As for expiry policy - I agree that a user can always implement it on
application level, but a user can always implement transactions as well. If
we already have a feature and we can fix it properly, why not keep it?

dmagda

Re: Read load balancing, read-though, ttl and optimistic serializable transactions

Alex, thanks for monitoring various discussion threads and sharing these
problems with the rest of the dev community.

>> As a short-term solution for [2] I suggest to force reads from a primary
> node inside optimistic serializable transactions.

Totally agree on this. Anyway, consistency and predictable behavior matter
most. Also, it shouldn't affect performance anyhow dramatically.

>> I think it may be better to make read-through and entry expiry a
> partition-wide operation with the underlying cache guarantees.

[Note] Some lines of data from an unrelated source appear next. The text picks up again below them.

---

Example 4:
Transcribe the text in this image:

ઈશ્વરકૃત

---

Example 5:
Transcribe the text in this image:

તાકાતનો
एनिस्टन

That's a pain in the neck! As you properly mentioned, an in-memory data
grid sitting on top of an external database is still our dominating use
case. So, a partition-wide operation assumes that if a record is read from
a CacheStore than its value will be replicated to all the primary and
backup copies, right?

-
Denis

On Fri, Mar 6, 2020 at 12:58 AM Alexey Goncharuk <[hidden email]>
wrote:

> Anton,
>
>
> > >> In short, the root cause of this issue is that there are
> configurations
> > >> that allow a key to be stored on primary and backup nodes with
> different
> > >> versions.
> > Faced with the same problem during ReadRepair development.
> >
> > >> I suggest to force reads from a primary
> > >> node inside optimistic serializable transactions.
> > It looks like a proper fix (read-from-backup= ... && !read-through).
> >
> > >> I would suggest to revisit the
> > >> read-through and TTL expiry semantics.
> > Do we really need these features?
> > - we have great full-featured consistent persistence, what's the point to
> > use limited-featured inconsistent persistence via the external database?
> > Can we get rid of this feature at 3.0?
> > - Expiry policy is expensive (slowdown the cluster) and does not
> guarantee
> > the in-time removal, and always may be replaced by proper design (state
> > machine, query, eviction, in-memory cluster restart, etc).
> >
>
> Caching a 3rd-party persistence is one of the most widely used Ignite
> use-cases, I am sure we cannot drop this. Perhaps, it makes sense to
> separate the caching scenario in an explicit configuration and cache mode.
> Probably, even separate cache and database cases.
>
> As for expiry policy - I agree that a user can always implement it on
> application level, but a user can always implement transactions as well. If
> we already have a feature and we can fix it properly, why not keep it?
>

Alexey Goncharuk

Re: Read load balancing, read-though, ttl and optimistic serializable transactions

>
>
> Alex, thanks for monitoring various discussion threads and sharing these
> problems with the rest of the dev community.
>
> >> As a short-term solution for [2] I suggest to force reads from a primary
> > node inside optimistic serializable transactions.
>
>
> Totally agree on this. Anyway, consistency and predictable behavior matter
> most. Also, it shouldn't affect performance anyhow dramatically.
>
> >> I think it may be better to make read-through and entry expiry a
> > partition-wide operation with the underlying cache guarantees.
>
>
> That's a pain in the neck! As you properly mentioned, an in-memory data
> grid sitting on top of an external database is still our dominating use
> case. So, a partition-wide operation assumes that if a record is read from
> a CacheStore than its value will be replicated to all the primary and
> backup copies, right?
>

Right. As I noted before, I assume the CacheStore load is an expensive
operation itself, so this change should not add significant degradation to
the cache miss.